## TASK
What you return must match the entries word for word, minus the pictures.

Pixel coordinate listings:
-----
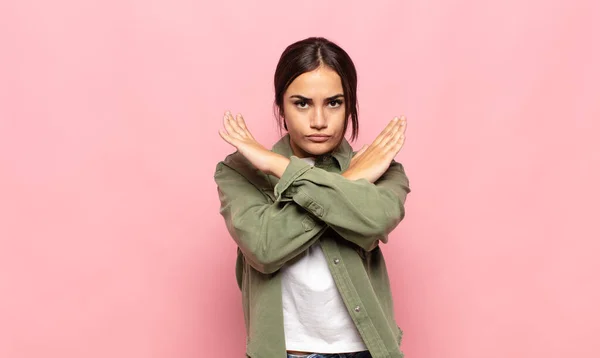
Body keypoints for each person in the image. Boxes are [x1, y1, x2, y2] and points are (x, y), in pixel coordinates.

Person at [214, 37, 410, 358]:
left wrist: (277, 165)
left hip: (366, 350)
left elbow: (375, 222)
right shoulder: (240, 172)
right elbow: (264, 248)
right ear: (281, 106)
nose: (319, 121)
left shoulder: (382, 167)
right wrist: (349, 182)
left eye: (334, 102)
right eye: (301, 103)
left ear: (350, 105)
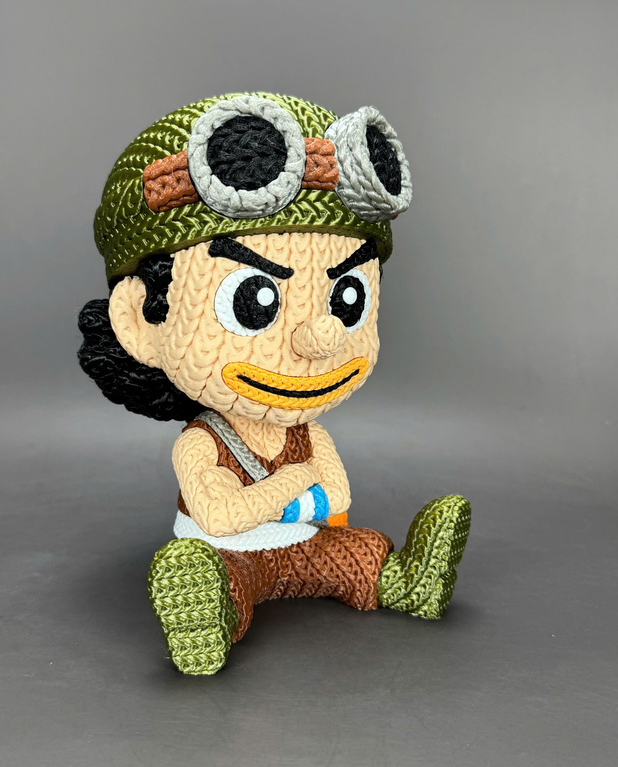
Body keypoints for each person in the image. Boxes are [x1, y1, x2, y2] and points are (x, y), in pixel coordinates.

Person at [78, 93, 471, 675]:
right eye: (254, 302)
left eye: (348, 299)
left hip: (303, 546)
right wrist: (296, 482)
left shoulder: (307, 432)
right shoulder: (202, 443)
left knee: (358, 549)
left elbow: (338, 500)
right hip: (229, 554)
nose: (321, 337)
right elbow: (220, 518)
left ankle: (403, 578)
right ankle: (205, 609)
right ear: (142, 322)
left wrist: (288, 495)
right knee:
-----
## SOLUTION TO THIS TASK
Body keypoints for each person in the image. Boxes are [x1, y1, x2, y2] and points are (x, y), in pixel coordinates.

Person at [214, 37, 410, 358]:
left wrist: (277, 165)
left hip: (366, 350)
left elbow: (375, 222)
right shoulder: (240, 172)
right elbow: (264, 248)
right ear: (281, 106)
nose: (319, 121)
left shoulder: (382, 167)
right wrist: (349, 182)
left eye: (334, 102)
right eye: (301, 103)
left ear: (350, 105)
Body keypoints for each person in the image. Boxes are [x1, y1, x2, y2] and points are (x, y), in pixel coordinates.

Person at [78, 93, 471, 675]:
right eye: (254, 302)
left eye: (348, 299)
left hip: (303, 546)
right wrist: (296, 482)
left shoulder: (307, 432)
right shoulder: (202, 443)
left knee: (358, 549)
left elbow: (338, 500)
right hip: (229, 554)
nose: (321, 337)
right elbow: (220, 518)
left ankle: (403, 578)
right ankle: (205, 609)
right ear: (142, 322)
left wrist: (288, 495)
right knee:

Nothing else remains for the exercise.